Peroxisome proliferator-activated receptor alpha (PPAR-α), also known as NR1C1 (nuclear receptor subfamily 1, group C, member 1), is a nuclear receptor protein functioning as a transcription factor that in humans is encoded by the PPARA gene. Together with peroxisome proliferator-activated receptor delta and peroxisome proliferator-activated receptor gamma, PPAR-alpha is part of the subfamily of peroxisome proliferator-activated receptors. It was the first member of the PPAR family to be cloned in 1990 by Stephen Green and has been identified as the nuclear receptor for a diverse class of rodent hepatocarcinogens that causes proliferation of peroxisomes.

Expression 
PPAR-α is primarily activated through ligand binding. Endogenous ligands include fatty acids such as arachidonic acid as well as other polyunsaturated fatty acids and various fatty acid-derived compounds such as certain members of the 15-hydroxyeicosatetraenoic acid family of arachidonic acid metabolites, e.g. 15(S)-HETE, 15(R)-HETE, and 15(S)-HpETE and 13-hydroxyoctadecadienoic acid, a linoleic acid metabolite.
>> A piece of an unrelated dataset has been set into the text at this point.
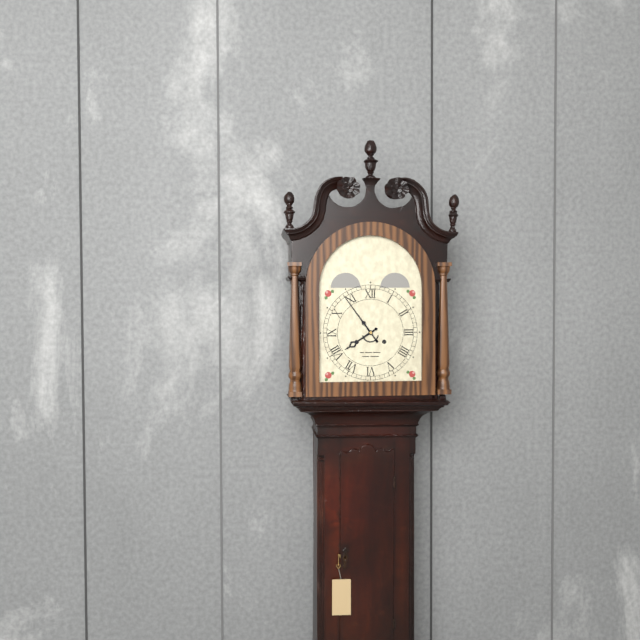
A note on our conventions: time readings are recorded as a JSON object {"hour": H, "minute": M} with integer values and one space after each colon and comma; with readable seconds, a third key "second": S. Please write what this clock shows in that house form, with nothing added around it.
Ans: {"hour": 7, "minute": 54}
Synthetic ligands include the fibrate drugs, which are used to treat hyperlipidemia, and a diverse set of insecticides, herbicides, plasticizers, and organic solvents collectively referred to as peroxisome proliferators.

Function 

PPAR-α is a transcription factor regulated by free fatty acids, and is a major regulator of lipid metabolism in the liver. PPAR-alpha is activated under  conditions of energy deprivation and is necessary for the process of ketogenesis, a key adaptive response to prolonged fasting. Activation of PPAR-alpha promotes uptake, utilization, and catabolism of fatty acids by upregulation of genes involved in fatty acid transport, fatty acid binding and activation, and peroxisomal and mitochondrial fatty acid β-oxidation. Activation of fatty acid oxidation is facilitated by increased expression of CPR1 (which brings long-chain lipids into mitochondria) by PPAR-α. PPAR-α also inhibits glycolysis, while promoting liver gluconeogenesis and glycogen synthesis.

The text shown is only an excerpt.